Images-transactions But long before him, the artist and the curator were impatient to obtain images. For them, the image is a precious document that they will use to bear witness to their practice. Of course, the artist will be more interested in the photogenic quality of his work, while the curator will primarily observe the two-dimensional rendering of the relationships he has established between the pieces. Both will be interested in the encounter between the work and the institution that takes place through the document. As part of the symbolic exchanges that precede the exhibition, the document attests to this transaction in which the reputation of the most prestigious element (whether artist, curator or institution) reflects on those whose recognition is lesser.
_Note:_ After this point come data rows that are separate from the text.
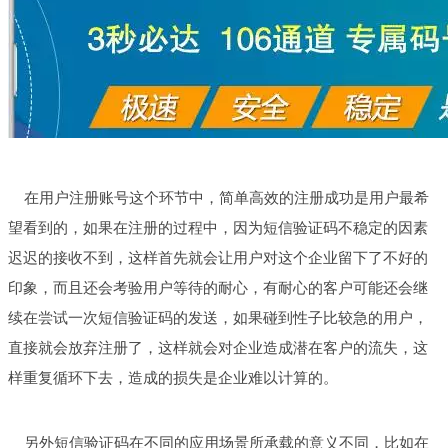
在用户注册账号这个环节中，简单高效的注册成功是用户最希
望看到的，如果在注册的过程中，因为短信验证码不稳定的因素
迟迟的接收不到，这样首先就会让用户对这个企业留下了不好的
印象，而且还会考验用户等待的耐心，有耐心的客户可能还会继
续在尝试一次短信验证码的发送，如果碰到性子比较急的用户，
直接就会放弃注册了，这样就会对企业造成潜在客户的流失，这
样重复循环下去，造成的损失是企业难以计算的。
另外短信验证码在不同的应用场景所承载的意义不同，比如在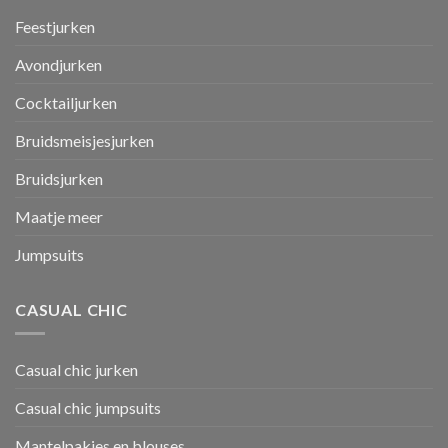
Feestjurken
Avondjurken
Cocktailjurken
Bruidsmeisjesjurken
Bruidsjurken
Maatje meer
Jumpsuits
CASUAL CHIC
Casual chic jurken
Casual chic jumpsuits
Mantelpakjes en blouses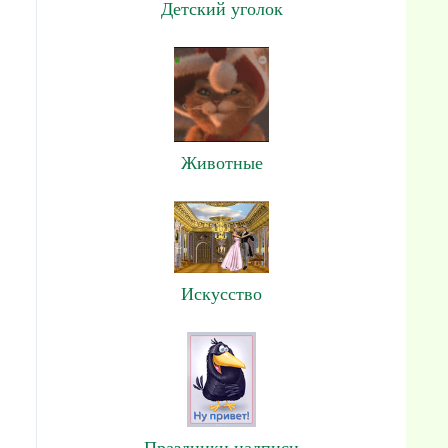
Детский уголок
Животные
Искусство
Праздники,надписи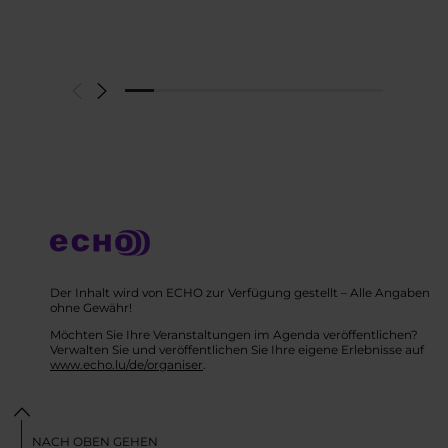
Der Inhalt wird von ECHO zur Verfügung gestellt – Alle Angaben
ohne Gewähr!
Möchten Sie Ihre Veranstaltungen im Agenda veröffentlichen?
Verwalten Sie und veröffentlichen Sie Ihre eigene Erlebnisse auf
www.echo.lu/de/organiser
.
NACH OBEN GEHEN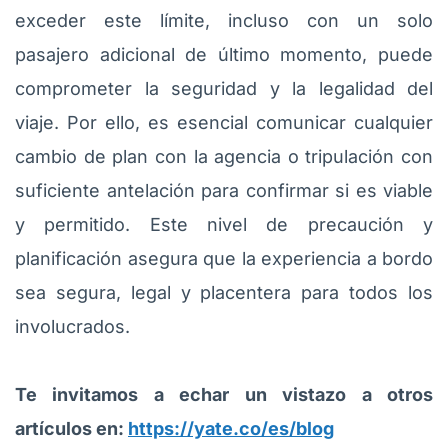
exceder este límite, incluso con un solo
pasajero adicional de último momento, puede
comprometer la seguridad y la legalidad del
viaje. Por ello, es esencial comunicar cualquier
cambio de plan con la agencia o tripulación con
suficiente antelación para confirmar si es viable
y permitido. Este nivel de precaución y
planificación asegura que la experiencia a bordo
sea segura, legal y placentera para todos los
involucrados.
Te invitamos a echar un vistazo a otros
artículos en:
https://yate.co/es/blog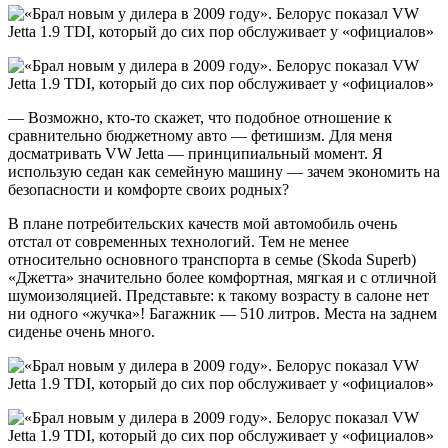
— Возможно, кто-то скажет, что подобное отношение к
сравнительно бюджетному авто — фетишизм. Для меня
досматривать VW Jetta — принципиальный момент. Я
использую седан как семейную машину — зачем экономить на
безопасности и комфорте своих родных?
В плане потребительских качеств мой автомобиль очень
отстал от современных технологий. Тем не менее
относительно основного транспорта в семье (Skoda Superb)
«Джетта» значительно более комфортная, мягкая и с отличной
шумоизоляцией. Представьте: к такому возрасту в салоне нет
ни одного «жучка»! Багажник — 510 литров. Места на заднем
сиденье очень много.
For this reason, the photographer must take care to highlight the architecture of the place in which the work or the exhibition takes place. This implicit expectation links the architectural view to the exhibition view. To do this, the conventions of the architectural view require the photographer to work according to a certain orthogonality. This organisation of space, which preserves the horizontal and vertical lines in the image, offers the clearest perspectives. The next step is to remove trivial details such as emergency exit signs or fire extinguishers, while taking care not to completely transform the space into an impersonal white cube, which is now possible with any retouching software. The characteristics of the site are important because they allow us to reconstitute the volumes of the exhibition space and to make the suture between the fields and the counter-fields.

In the context of the ‘Principe Galápagos’, these images-transactions take on a savoury twist since, in addition to the building, it is the institution itself that is represented in the person of its director, Mr Jean de Loisy, holding his title of honorary citizen of the Principality of Sealand. Here, the interplay of symbolic exchanges is placed in abyme, to the point of raising doubts about the ins and outs of the transaction recorded by the photograph. Another specific feature of the project is that almost the entire building is used. The difficulty then lies in being able to produce unity from occurrences dispersed in time and space. Unlike a view of a show, which benefits from the unity of place provided by the stage/room pairing, where the photographer is always facing the stage, ‘Le Principe Galápagos’ has taken pains to ensure that the same frontal relationship is never maintained with the sets and performers. What's more, by inviting works that are themselves made up of narratives, the curators have condemned the photographer to capturing only the surface. As a result, the documents produced for these exhibitions are inadequate from the outset. They evoke the photogram of a film which, in isolation, says nothing about its totality. Between the announcement, made up of A4 sheets laid out on the black basement wall, and the flags of Sealand flying from the pediment of the palace, there is a gap that cannot be bridged by a simple photographic record alone.

Text published in the catalog of the exhibition “Le principe Galapagos”, organized at the Palais de Tokyo during the “Nouvelles Vagues” season by curators Maxime Bondu, Gaël Grivet, Bénédicte Le Pimpec and Émile Ouroumov.

In the final analysis, the definitions of these different types of documents, i.e. advertising images/speeches/transactions, are quite broad, since the expectations of the people for whom they are intended are above all theoretical. The photographer can only imagine what is expected of his or her work, over and above the precise orders given. But it's because he partly imagines these demands that his documentary work is no longer entirely documentary. He slowly slips into a work of fiction, in which the various recipients of these images come to talk to each other. It's the conversations of this iconophile areopagus that never cease to fill the operator's mind as he presses the shutter release on his camera. And if these exchanges were to merge into a single thought, wouldn't it be that of the ideal viewer mentioned above? This “North American Indian”, of whom all the exhibition catalogs published to date could constitute a form of portrait.